Peddling The Streets Of Porto, Behind Fading Façades

The crumbling buildings of Porto collaborated to create a picture devoid of the clean lines of works like Oslo’s Opera House or a perfectly maintained Frank Lloyd Wright piece, but full of alluring character just begging to tell a story. 

PORTO
PHOTO LOUIS ALCORN

Similar to the Portuguese capital of Lisbon, the streets of Porto weave through the hills of Northern Iberia haphazardly with seemingly no organization. It’s almost as if concrete was poured onto the peak of the hills and allowed to filter down to the river on its own terms. No part of the beautiful city sports the typical, modern grid organization of streets making it nearly impossible to navigate via personal vehicle. When asking directions of passerby and shopkeepers their long-winded answers were always preceded by brief a chorus of laughter.
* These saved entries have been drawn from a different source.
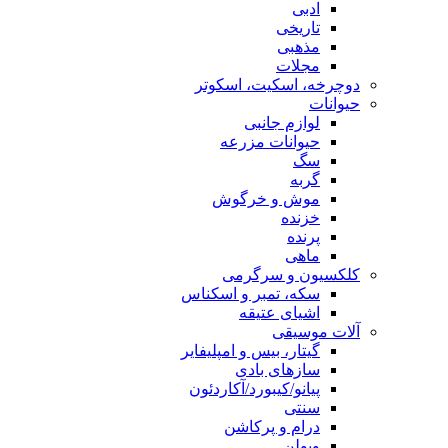
ادبی
تاریخی
مذهبی
مجلات
دوچرخه، اسکیت، اسکوتر
حیوانات
لوازم جانبی
حیوانات مزرعه
سگ
گربه
موش و خرگوش
خزنده
پرنده
ماهی
کلکسیون و سرگرمی
سکه، تمبر و اسکناس
اشیای عتیقه
آلات موسیقی
گیتار، بیس و امپلیفایر
سازهای بادی
پیانو/کیبورد/آکاردئون
سنتی
درام و پرکاشن
ویولن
It was almost as if the locals knew that we would never find our way, but thought that they’d try to practice their English anyways.

PORTO
PHOTO LOUIS ALCORN

The rugged, haphazard nature of the street patterning match the crumbling facades of the buildings that fill the city. Nearly half of the residential buildings remain boarded and chained up, sporting a variety of graffiti tags. Those that look more operable still look like something out of a Call of Duty map. Walking around, I began to wonder where people live. Portugal is considered a first world country, but by the looks of Porto, I was thinking that my homeland resembled more of Mexico more than the United States.

Atop the church clock tower, we could properly view the expanse of the city. The lack of organization with regard to the architecture and city planning actually provided for quite the sight. Each building seemed independent. No roofline seemed to correlate with the roof of the building next door creating a cubic three-dimensional topography of orange terracotta tiles.

PORTO
PHOTO LOUIS ALCORN

While standing above the city, I recognized a different form of architectural beauty. The crumbling buildings of Porto collaborated to create a picture devoid of the clean lines of works like Oslo Opera House or a perfectly maintained Frank Lloyd Wright piece, but full of alluring character just begging to tell a story. The oldest structures surrounding the church and the waterfront remain renovated thanks to the tourism industry and the famous Porto wine cellars. Straying from these main areas, we were liable to find ourselves peddling through these back alleyways, which I eventually came to appreciate. What I initially saw as a bunch of annoyingly winding streets lined with decrepit, vacant buildings actually formed a standing timeline laced with literature describing the city’s past development.

PORTO
PHOTO LOUIS ALCORN

Louis Alcorn

As a San Diego native, Louis lives by his ultimate travel tip: take a minute in each place you visit to collect your thoughts and write them down. They tend to be invaluable when you look back in the future.